Task to complete:
Print the lines unchanged, starting at the line that contains "2022 Schunk Parallel Greifer" and stopping after the line that contains "LAGUNTZAILEAK". Leave the pictures out.

Dataset:
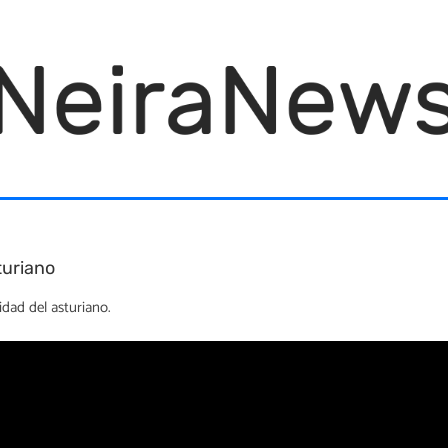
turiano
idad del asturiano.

==

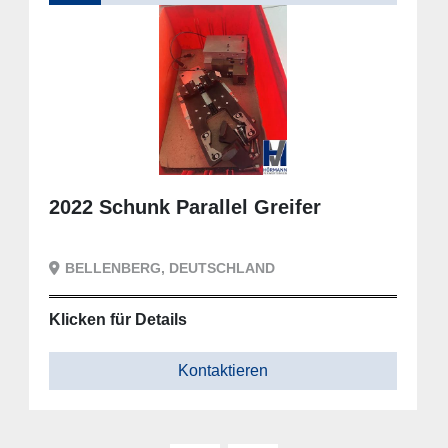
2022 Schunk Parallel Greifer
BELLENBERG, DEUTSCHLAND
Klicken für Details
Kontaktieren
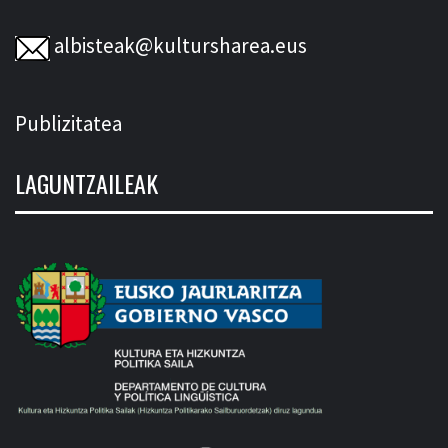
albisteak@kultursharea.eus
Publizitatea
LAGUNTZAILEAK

--

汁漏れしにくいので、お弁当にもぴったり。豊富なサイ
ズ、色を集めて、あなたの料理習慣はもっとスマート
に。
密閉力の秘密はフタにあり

Expected answer:
2022 Schunk Parallel Greifer
BELLENBERG, DEUTSCHLAND
Klicken für Details
Kontaktieren
albisteak@kultursharea.eus
Publizitatea
LAGUNTZAILEAK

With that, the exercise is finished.